## TASK BRIEF:
Look through the entries below and count the lines with "second" in them; the reply is the number alone.

## DATA SHOWN:
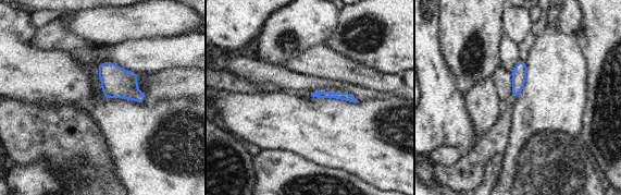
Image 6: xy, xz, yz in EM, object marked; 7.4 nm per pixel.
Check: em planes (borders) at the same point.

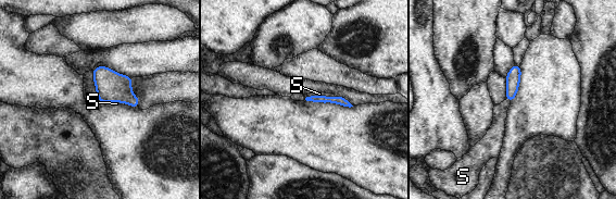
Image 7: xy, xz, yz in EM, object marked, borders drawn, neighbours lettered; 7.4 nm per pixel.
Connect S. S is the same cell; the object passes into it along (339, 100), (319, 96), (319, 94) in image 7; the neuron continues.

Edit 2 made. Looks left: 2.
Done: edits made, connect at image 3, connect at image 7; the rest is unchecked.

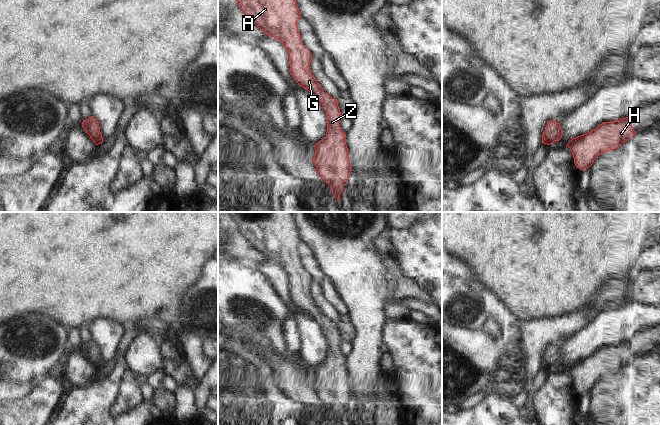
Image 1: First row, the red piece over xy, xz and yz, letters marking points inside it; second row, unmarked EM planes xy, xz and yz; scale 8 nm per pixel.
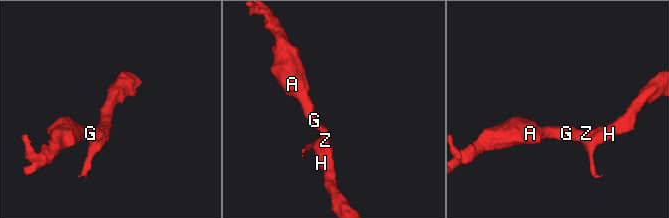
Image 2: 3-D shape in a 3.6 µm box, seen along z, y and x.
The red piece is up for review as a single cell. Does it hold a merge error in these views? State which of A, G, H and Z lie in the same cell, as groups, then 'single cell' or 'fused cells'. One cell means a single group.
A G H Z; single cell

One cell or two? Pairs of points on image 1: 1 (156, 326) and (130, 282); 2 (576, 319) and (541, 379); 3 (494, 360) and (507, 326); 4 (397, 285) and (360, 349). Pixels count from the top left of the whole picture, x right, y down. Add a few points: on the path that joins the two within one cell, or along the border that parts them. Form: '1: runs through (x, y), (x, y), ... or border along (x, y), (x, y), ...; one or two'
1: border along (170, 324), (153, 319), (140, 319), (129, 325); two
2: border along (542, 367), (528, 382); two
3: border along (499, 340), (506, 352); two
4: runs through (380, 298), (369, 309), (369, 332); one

--

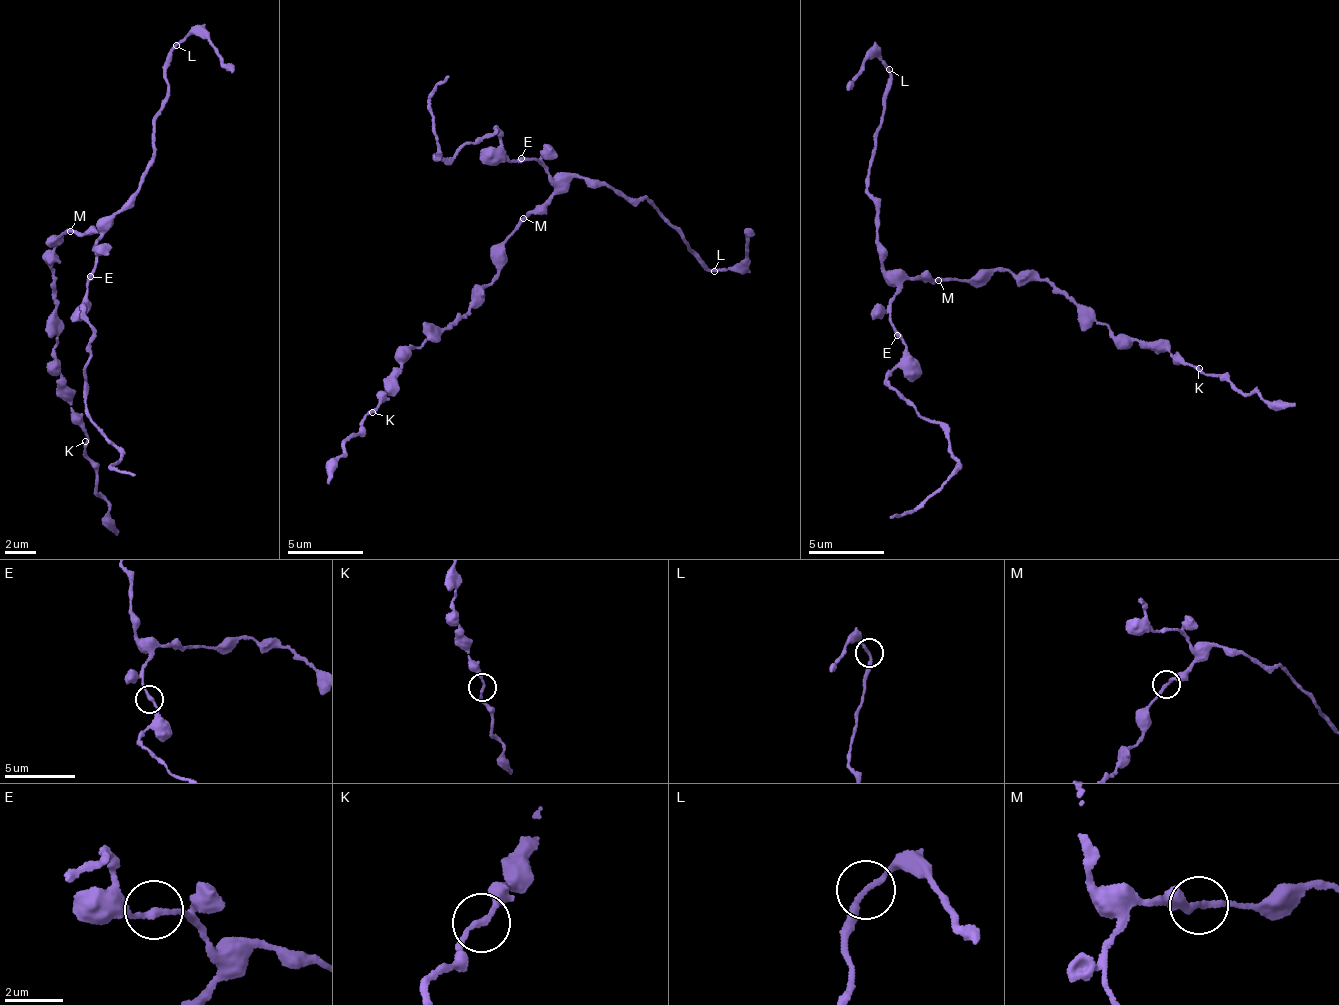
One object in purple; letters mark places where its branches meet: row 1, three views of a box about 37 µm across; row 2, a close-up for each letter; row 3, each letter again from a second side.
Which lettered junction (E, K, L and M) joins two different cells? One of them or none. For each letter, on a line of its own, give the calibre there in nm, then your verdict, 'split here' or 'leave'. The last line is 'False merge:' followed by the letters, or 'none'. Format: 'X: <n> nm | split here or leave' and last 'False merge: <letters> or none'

## WRITTEN SOLUTION:
2